- _Source_
/---

Heckerling’s film, an arch update of Jane Austen’s Emma, benefited from the director’s weeks of anthropological observation of SoCal teens; Gerwig mined her own adolescence for hers. Rooted in specifics, these movies teem with vivid characters, major and minor, who linger in the mind in part because of their blunders and age-appropriate egotism. Booksmart, a new, hotly anticipated addition to the genre, tracks overachieving, punctilious, and virtuous BFFs Molly (Beanie Feldstein) and Amy (Kaitlyn Dever) over the twenty-four hours preceding their high school graduation ceremony as they try to cram in all the teenage fun they’d forsworn to secure their admission to Ivy League schools. The lead performers exhibit an easy chemistry and an appealing vivacity. But they are given no adversaries, no struggles, no problems; they and their Los Angeles classmates exist in an anodyne, frictionless world. True to its title, Booksmart too often seems dutiful and assiduous, as if its makers had simply followed a manual listing the proper, righteous bromides for the characters to speak. In this time-condensed rumspringa, nothing offensive, troubling, or surprising happens. Some psychoactive drugs are accidentally ingested (leading to a dumb segment of stop-motion animation), a sloppy make-out session happens in a bathroom, the school jock is revealed to also be a Harry Potter fan. It’s a night never to remember.

Beanie Feldstein as Molly and Kaitlyn Dever as Amy in Booksmart. Photo: Francois Duhamel. © 2019 Annapurna Pictures, LLC. All rights reserved.

The first feature directed by actress Olivia Wilde, who at the very least livens up the film’s conventional blocking with a few tracking shots and a brief dance fantasia, Booksmart has the cut-and-paste, committee-stamped feel of a movie composed over several different iterations. As discussed in a recent New York Times article, the original Booksmart screenplay, by Emily Halpern and Sarah Haskins, was rewritten by Susanna Fogel, but the project languished. After Wilde was assigned to direct, she hired Katie Silberman to make further tweaks, to hew closer to the pious notion that all members of the Crockett High School class of 2019, not just the two heroines, will be recognized and embraced for who they truly are.

\---

- _Task instructions_
1: Translate this sentence from the Booksmart review into Spanish: "The lead performers exhibit an easy chemistry and an appealing vivacity."
2: Pick up the Booksmart review after its final sentence and keep writing it.

- _Record excerpts_

/---

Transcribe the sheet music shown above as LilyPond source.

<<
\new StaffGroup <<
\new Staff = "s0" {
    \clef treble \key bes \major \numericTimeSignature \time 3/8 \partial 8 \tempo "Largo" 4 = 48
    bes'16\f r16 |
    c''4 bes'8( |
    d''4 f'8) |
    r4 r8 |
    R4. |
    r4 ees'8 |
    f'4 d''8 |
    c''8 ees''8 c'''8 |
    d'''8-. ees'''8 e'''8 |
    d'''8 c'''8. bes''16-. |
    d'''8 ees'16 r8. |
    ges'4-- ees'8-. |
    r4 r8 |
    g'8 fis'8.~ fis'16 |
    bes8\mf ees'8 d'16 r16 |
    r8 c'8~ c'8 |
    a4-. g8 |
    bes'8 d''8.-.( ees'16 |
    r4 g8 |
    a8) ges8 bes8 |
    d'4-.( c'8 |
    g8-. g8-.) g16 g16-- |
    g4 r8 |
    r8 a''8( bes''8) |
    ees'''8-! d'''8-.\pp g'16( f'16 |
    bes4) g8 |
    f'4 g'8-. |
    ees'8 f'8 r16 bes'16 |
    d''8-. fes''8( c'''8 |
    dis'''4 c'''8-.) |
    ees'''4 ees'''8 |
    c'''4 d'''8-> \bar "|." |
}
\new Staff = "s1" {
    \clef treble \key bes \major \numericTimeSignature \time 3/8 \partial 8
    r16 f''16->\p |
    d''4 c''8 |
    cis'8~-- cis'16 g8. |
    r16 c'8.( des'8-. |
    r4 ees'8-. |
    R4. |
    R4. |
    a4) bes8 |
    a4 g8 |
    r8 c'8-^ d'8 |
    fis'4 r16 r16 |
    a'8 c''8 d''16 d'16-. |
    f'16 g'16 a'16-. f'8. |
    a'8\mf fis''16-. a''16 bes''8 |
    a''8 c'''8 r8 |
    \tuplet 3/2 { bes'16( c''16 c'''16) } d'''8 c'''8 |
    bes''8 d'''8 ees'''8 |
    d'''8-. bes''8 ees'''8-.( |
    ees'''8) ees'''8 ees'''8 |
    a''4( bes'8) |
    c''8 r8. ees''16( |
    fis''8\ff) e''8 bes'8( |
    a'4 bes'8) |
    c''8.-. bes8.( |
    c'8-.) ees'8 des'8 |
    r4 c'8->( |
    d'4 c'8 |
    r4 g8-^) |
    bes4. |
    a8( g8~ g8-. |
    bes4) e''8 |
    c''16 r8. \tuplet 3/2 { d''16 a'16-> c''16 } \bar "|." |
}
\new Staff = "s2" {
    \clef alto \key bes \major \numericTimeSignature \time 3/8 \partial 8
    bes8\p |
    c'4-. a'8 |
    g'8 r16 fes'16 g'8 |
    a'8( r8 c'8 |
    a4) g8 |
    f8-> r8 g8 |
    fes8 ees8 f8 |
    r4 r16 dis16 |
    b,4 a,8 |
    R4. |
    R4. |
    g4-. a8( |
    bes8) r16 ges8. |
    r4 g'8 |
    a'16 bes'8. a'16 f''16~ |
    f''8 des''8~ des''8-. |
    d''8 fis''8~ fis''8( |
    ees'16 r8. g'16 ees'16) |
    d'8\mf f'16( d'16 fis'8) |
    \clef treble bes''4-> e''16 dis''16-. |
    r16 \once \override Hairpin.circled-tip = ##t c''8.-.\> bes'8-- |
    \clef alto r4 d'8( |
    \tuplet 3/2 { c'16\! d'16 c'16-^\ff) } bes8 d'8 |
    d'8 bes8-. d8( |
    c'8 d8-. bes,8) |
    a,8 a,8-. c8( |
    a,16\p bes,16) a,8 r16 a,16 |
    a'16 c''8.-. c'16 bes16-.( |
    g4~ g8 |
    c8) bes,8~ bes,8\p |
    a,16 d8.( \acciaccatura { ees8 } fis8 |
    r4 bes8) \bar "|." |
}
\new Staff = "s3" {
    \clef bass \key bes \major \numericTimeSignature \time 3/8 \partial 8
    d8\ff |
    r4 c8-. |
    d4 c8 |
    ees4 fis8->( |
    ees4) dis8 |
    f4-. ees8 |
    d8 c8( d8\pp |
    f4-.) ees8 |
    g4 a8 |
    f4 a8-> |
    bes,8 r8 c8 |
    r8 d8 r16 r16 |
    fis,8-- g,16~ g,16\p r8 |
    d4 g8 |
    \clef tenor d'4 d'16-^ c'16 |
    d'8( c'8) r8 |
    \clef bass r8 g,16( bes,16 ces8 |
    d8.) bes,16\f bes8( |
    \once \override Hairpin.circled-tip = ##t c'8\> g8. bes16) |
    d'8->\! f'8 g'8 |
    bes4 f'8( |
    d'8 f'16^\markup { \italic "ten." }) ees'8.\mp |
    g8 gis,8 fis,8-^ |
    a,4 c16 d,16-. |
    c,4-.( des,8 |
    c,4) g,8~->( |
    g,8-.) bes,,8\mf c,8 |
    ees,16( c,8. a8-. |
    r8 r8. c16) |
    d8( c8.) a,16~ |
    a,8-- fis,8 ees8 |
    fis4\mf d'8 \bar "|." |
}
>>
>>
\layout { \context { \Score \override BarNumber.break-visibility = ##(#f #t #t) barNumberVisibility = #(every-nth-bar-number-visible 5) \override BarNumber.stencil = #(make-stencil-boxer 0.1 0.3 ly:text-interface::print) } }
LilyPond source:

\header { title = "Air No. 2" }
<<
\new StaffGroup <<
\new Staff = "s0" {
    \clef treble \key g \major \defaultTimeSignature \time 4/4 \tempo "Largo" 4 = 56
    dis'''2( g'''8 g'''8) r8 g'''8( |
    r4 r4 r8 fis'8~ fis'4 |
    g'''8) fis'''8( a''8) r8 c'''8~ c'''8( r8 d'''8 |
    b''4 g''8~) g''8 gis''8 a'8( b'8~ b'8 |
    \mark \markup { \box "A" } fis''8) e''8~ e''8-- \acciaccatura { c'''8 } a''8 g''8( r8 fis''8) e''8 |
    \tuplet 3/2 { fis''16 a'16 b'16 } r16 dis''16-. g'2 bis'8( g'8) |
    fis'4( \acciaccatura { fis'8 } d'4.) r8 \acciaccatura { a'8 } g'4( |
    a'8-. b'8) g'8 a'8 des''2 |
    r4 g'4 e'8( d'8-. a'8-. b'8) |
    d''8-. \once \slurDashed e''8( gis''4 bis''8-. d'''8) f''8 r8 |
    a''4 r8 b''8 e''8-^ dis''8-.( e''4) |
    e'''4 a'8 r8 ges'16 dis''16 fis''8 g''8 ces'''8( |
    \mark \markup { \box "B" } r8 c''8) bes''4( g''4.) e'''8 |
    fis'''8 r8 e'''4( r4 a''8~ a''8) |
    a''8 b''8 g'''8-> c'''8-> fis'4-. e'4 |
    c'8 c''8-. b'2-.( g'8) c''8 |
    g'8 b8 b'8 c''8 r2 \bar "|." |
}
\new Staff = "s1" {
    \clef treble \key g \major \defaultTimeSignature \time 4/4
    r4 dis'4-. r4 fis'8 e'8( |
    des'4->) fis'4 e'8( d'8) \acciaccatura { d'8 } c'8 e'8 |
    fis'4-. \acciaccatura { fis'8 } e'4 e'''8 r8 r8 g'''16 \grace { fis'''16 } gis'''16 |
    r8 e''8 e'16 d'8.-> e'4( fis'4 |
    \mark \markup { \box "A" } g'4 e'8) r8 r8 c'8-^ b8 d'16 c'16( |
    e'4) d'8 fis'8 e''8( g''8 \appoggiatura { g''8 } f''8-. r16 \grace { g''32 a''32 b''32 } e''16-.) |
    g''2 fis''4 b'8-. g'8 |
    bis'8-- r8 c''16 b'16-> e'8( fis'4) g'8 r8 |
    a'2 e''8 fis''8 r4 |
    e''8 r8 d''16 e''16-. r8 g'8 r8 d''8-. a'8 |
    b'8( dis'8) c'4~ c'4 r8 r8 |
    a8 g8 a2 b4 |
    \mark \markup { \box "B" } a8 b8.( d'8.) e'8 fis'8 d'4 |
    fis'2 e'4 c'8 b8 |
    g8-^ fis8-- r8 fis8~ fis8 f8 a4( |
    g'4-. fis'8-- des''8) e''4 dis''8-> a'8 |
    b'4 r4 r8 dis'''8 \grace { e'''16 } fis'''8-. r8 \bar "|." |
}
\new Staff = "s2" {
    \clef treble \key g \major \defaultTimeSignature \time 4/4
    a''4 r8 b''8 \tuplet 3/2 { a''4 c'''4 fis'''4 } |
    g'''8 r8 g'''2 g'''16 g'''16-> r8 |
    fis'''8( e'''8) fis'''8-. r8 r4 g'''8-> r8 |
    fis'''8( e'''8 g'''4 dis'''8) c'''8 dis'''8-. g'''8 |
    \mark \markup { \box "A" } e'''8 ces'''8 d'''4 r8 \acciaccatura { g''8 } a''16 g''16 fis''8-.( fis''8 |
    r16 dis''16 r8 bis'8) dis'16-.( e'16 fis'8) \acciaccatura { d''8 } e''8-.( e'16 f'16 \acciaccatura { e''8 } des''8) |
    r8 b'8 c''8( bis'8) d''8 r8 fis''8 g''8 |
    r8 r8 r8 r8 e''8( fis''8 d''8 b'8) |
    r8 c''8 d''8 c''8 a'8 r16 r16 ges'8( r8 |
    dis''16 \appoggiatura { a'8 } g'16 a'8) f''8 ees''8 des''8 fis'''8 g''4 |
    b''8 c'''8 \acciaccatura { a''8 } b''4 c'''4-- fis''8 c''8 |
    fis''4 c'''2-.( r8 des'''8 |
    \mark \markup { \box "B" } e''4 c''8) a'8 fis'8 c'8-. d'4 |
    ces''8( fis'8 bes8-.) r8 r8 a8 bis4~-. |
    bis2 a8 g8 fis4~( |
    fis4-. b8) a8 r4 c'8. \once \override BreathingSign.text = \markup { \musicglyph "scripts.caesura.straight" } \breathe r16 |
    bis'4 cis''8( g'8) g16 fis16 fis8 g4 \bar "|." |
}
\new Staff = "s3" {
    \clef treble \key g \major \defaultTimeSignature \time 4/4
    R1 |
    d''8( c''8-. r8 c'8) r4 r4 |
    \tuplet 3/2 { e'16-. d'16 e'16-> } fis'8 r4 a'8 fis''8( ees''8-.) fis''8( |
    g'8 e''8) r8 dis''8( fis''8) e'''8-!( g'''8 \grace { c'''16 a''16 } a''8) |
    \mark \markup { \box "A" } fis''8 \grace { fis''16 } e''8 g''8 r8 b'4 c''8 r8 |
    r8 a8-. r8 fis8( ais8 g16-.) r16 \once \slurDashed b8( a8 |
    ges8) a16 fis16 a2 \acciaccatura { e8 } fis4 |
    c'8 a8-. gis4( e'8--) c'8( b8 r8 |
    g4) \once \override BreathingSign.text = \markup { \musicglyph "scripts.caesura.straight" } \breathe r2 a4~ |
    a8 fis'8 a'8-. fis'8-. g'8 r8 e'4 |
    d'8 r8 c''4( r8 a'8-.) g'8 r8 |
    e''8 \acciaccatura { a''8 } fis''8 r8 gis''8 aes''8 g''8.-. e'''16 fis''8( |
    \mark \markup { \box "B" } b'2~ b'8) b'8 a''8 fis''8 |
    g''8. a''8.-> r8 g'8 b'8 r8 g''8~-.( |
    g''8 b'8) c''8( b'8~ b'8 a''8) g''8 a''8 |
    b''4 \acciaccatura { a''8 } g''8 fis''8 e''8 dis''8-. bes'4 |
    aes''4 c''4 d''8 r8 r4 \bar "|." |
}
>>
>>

\---

- _Exercise responses_
1: Las intérpretes principales muestran una química natural y una vivacidad atractiva.

2:
Or, as Molly announces to her classmates during her valedictorian speech, “And I may not have before, but I see you. And you’re all pretty great.” For a film that places so much importance on “feeling seen,” though, Booksmart has a tendency to overlook, elide, or ignore altogether. Amy, who came out in tenth grade but has yet to a kiss a girl, has parents (played by Will Forte and Lisa Kudrow) who are described as staunchly Christian yet are nothing but supportive of their lesbian daughter; mistakenly believing that (straight) Molly and their child are a couple, Mom and Dad merely giggle nervously at any mention of sleepovers. Molly, on the other hand, appears to have raised herself: no parents or siblings or family members of any kind are seen or even mentioned. The sole salient characteristic of her home life is that she resides in a modest two-story apartment complex, yet her more straitened financial circumstances are never remarked on. (As exemplified by Clueless and Lady Bird, enduring US-set teenage comedies are those that pay attention to class distinctions, or additionally, as with Heckerling’s Fast Times at Ridgemont High from 1982, the drudgery of minimum-wage jobs.)

Lisa Kudrow as Charmaine and Will Forte as Doug in Booksmart. Photo: Francois Duhamel. © 2019 Annapurna Pictures, LLC. All rights reserved.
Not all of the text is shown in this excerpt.